_Assigned task_
The line with "длиной стрелы от" marks the start; write out that line and all following lines through the end of the listing, exactly.

BEGIN Records for processing

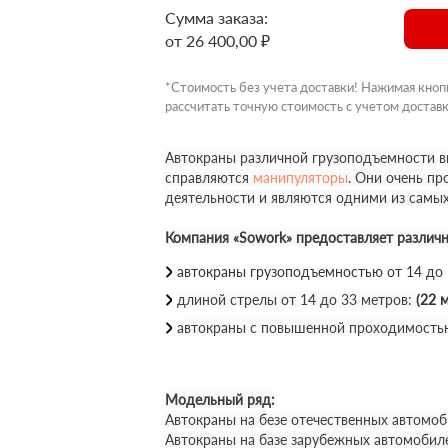
Сумма заказа:
от 26 400,00 ₽
*Стоимость без учета доставки! Нажимая кноп
рассчитать точную стоимость с учетом доставк
Автокраны различной грузоподъемности вы
справляются
манипуляторы
. Они очень п
деятельности и являются одними из самы
Компания «Sowork» предоставляет различ
автокраны грузоподъемностью от 14 до
длиной стрелы от 14 до 33 метров:
(22 м
автокраны с повышенной проходимость
Модельный ряд:
Автокраны на безе отечественных автомоб
Автокраны на базе зарубежных автомобил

END Records for processing

_Output of the task_
длиной стрелы от 14 до 33 метров:
(22 м
автокраны с повышенной проходимость
Модельный ряд:
Автокраны на безе отечественных автомоб
Автокраны на базе зарубежных автомобил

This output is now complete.